Abstract

While strategy and organizational researchers increasingly recognize that observers' perceptions and beliefs about firms have a substantive effect on firms' access to resources and performance, the processes through which these perceptions form are not well understood. To address this question, we examined how three new firms - Amazon.com, barnesandnoble.com and CDNow - that entered the emerging e-commerce domain in the mid-1990s built their initial reputations in the media. Given the limited theory and empirical evidence about the process of reputation accumulation by new firms in emerging markets, we used the case study method to develop inductively a model that relates the visible external actions of the three firms to the patterns of media coverage they accumulated. Patterns of media coverage are likely to both reflect and affect the process of reputation accumulation, as the media constitute an influential audience of critics, who first form their own perceptions and opinions, thereby reflecting the process of reputation accumulation, and then disseminate these perceptions and opinions to the public, thereby influencing the perceptions and opinions of other stakeholder audiences.
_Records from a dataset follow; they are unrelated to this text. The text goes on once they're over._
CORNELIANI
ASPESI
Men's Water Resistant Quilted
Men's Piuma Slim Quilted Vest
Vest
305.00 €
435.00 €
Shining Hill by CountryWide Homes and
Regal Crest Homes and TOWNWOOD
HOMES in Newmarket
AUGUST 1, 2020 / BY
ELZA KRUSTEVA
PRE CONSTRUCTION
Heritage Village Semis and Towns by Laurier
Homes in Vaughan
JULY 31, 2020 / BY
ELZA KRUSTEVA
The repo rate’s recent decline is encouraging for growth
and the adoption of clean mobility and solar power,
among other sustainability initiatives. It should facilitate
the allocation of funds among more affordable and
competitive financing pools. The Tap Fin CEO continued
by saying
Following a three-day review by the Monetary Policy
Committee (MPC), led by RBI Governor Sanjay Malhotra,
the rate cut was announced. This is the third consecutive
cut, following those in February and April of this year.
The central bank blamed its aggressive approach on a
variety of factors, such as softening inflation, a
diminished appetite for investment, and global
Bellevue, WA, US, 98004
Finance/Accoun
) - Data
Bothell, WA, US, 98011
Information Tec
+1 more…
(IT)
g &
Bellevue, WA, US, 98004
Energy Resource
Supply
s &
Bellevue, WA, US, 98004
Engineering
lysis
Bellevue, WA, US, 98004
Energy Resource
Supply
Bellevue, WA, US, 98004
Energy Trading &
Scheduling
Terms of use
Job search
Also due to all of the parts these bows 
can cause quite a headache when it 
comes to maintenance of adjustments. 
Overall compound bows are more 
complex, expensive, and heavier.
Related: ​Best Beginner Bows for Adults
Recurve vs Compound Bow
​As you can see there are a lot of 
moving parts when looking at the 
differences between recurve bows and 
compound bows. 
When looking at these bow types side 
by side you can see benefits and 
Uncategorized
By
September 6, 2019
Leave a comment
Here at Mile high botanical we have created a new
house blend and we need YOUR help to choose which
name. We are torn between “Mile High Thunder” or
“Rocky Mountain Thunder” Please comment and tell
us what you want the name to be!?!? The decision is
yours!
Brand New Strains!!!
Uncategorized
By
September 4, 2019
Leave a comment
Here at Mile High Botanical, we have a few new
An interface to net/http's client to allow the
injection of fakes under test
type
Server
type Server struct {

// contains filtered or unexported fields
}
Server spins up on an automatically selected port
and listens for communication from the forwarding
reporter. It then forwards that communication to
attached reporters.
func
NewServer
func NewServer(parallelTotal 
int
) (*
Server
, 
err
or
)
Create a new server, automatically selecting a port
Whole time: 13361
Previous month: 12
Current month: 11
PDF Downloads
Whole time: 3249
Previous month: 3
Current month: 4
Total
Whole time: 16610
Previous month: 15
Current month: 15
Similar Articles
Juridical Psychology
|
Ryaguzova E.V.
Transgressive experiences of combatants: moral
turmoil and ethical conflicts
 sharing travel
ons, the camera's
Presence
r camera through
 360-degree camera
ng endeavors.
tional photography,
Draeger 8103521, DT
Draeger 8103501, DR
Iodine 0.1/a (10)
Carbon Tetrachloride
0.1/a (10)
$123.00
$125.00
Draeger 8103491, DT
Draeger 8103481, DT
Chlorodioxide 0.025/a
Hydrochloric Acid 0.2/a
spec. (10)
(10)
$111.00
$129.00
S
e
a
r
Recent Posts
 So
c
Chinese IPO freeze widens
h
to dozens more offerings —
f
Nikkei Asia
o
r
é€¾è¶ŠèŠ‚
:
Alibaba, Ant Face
Our analysis indicates that the pattern of market actions of new firms influences the pattern of media coverage they receive in terms of levels (visibility), content (strategic character), tenor (favorability) and distinction (esteem).The observed inter-firm differences in these characteristics of received coverage suggest that reputation may be better understood as a composite construct and that firms' reputational assets may vary in their composition. Our study offers an inductively developed process model that relates the market actions of new firms to the accumulation of the different components of their initial reputations in the media.